Kusumgar Limited presents an interesting case study in the Indian technical textiles sector. The company has built a genuine operational moat around specialised technical fabric manufacturing, positioning itself within the high-barrier defence supply chain. Its extensive library of custom SKUs, downstream capabilities like Combat Free Fall parachute assemblies, and entry-level defence clearances give it a strong foundation to benefit from local procurement trends.
However, the Red Herring Prospectus highlights several structural vulnerabilities that merit caution. The business model is highly dependent on lumpy, tender-driven orders without long-term volume guarantees, leaving it exposed to abrupt revenue shifts. Its supply chain faces clear geographic and political concentration risks, notably through its reliance on Taiwanese raw material inputs and exposure to shifting US trade policies.

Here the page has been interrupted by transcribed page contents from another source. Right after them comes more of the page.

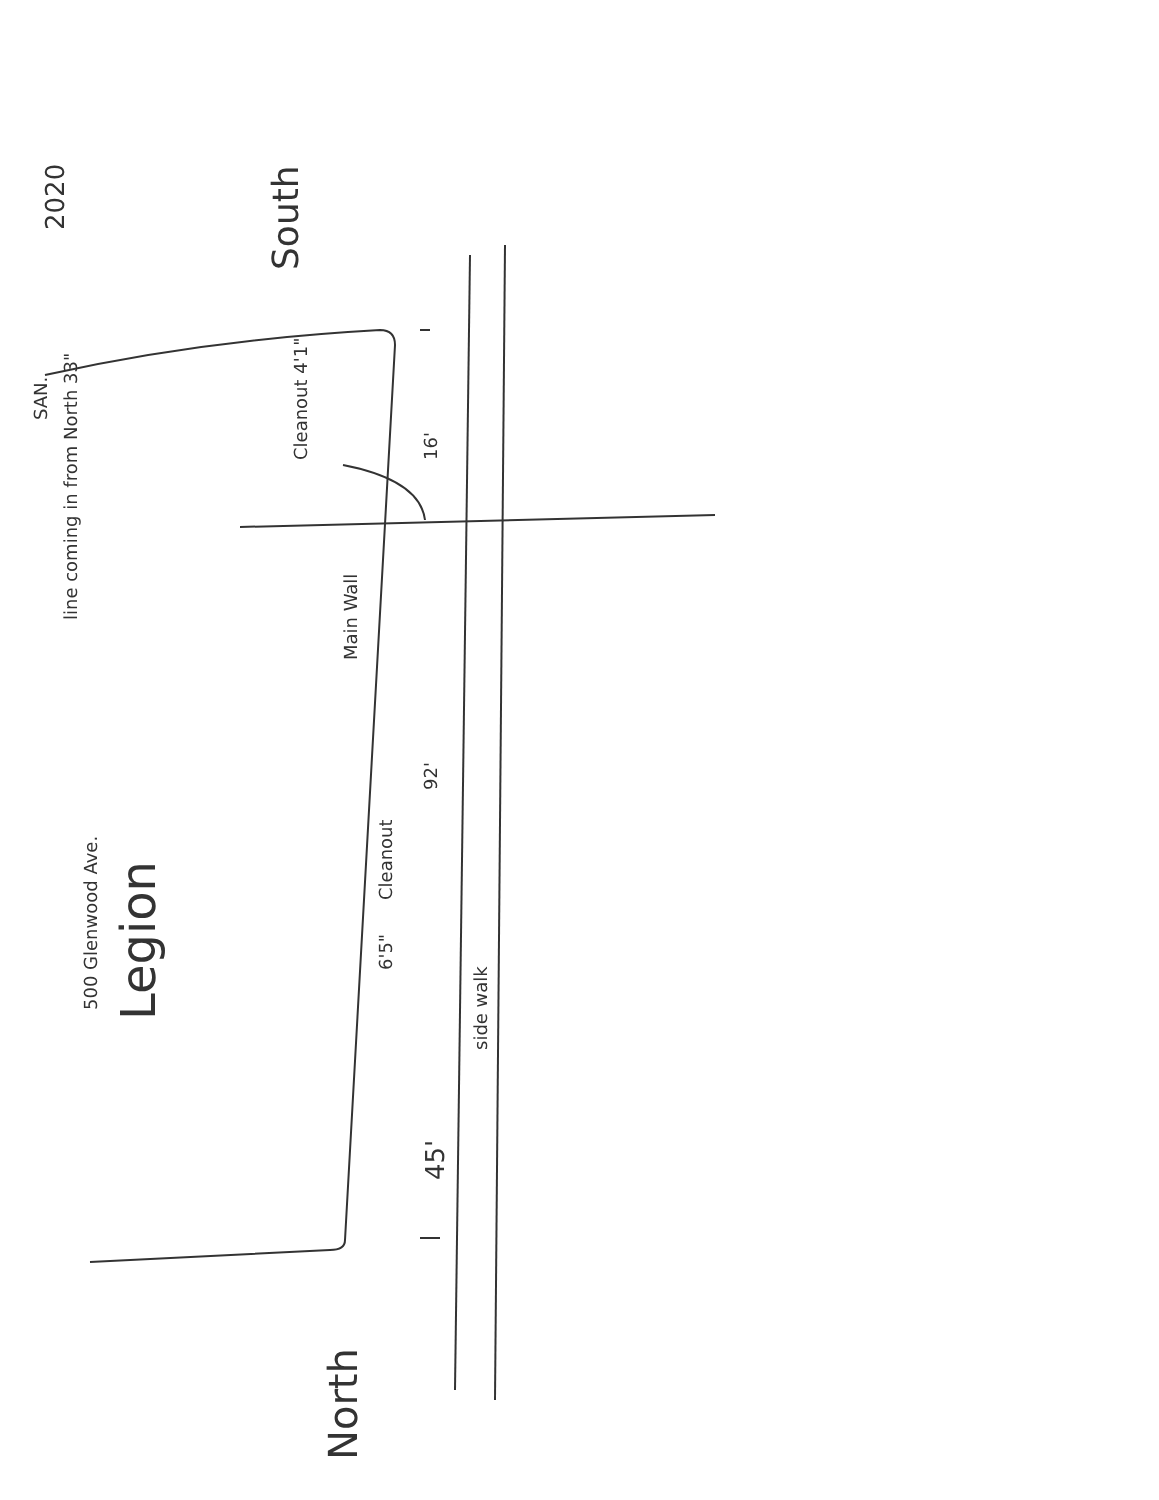SAN.
500 Glenwood Ave. Legion
line coming in from North 33"
Cleanout 4'1"
South
2020
16'
Main Wall
92'
Cleanout
6'5"
side walk
45'
North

When combined with the financial friction detailed in Part 1, including significant trade receivables buildup, tight short-term liquidity, accounting trail gaps, and an asset-liability mismatch flag from auditors, the operational risks become more pronounced. The fact that the ₹650.00 crore issue is entirely an Offer for Sale (OFS) means the company’s capital structure will not receive fresh funding to address these balance sheet pressures.
Institutional Suitability
- Short-Term/Momentum Outlook (Tactical): The robust Day 1 subscription rate of 3.45x and strong Grey Market Premium (₹168) suggest the IPO is positioned for a solid listing debut, driven by market interest in defence-linked assets. For investors seeking short-term listing allocation gains, the issue offers clear near-term momentum.
- Long-Term Capital Outlook (Strategic): At an implied P/E multiple of ~45x on FY26 earnings, the valuation leaves a thin margin of safety. Fundamental, long-term investors may want to wait for post-listing quarterly results to confirm that the company can stabilise its revenue trajectory, improve its cash-conversion efficiency, and reduce its reliance on concentrated import channels before building a core position.
Finminutes terminal classification rating: Speculative Hold for Listing Gains; Awaiting Cash Conversion Stabilisation for Long-Term Commitment.
Disclaimer: This analysis is for informational purposes only, based on disclosures within the Red Herring Prospectus of Kusumgar Limited. It does not constitute formal financial advice. Investment in equities involves risk; consult an authorised financial advisor before allocating capital.